What you are asked to do:
Copy out the data below from the line containing "STOCK! CLIQUE AQUI" to the line containing "Benzer Bültenler", both lines included, with all images left out.

===============

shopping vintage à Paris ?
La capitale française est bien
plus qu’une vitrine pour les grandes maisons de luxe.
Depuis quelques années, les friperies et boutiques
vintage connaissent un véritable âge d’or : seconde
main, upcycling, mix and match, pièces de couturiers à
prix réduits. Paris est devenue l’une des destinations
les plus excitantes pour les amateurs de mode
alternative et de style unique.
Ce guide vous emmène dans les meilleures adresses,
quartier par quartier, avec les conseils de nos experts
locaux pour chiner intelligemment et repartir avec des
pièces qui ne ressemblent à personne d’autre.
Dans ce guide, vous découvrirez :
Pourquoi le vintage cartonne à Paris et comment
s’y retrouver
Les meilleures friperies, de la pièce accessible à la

===============

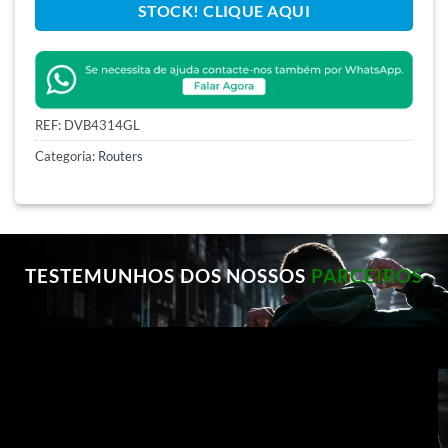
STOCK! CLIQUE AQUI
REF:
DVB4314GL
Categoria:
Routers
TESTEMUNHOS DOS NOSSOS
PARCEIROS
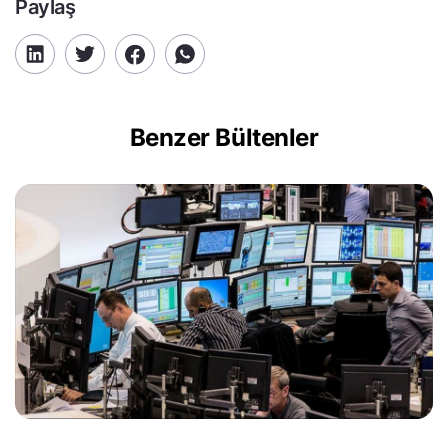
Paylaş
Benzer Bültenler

===============

Response to the task:
STOCK! CLIQUE AQUI
REF:
DVB4314GL
Categoria:
Routers
TESTEMUNHOS DOS NOSSOS
PARCEIROS
Paylaş
Benzer Bültenler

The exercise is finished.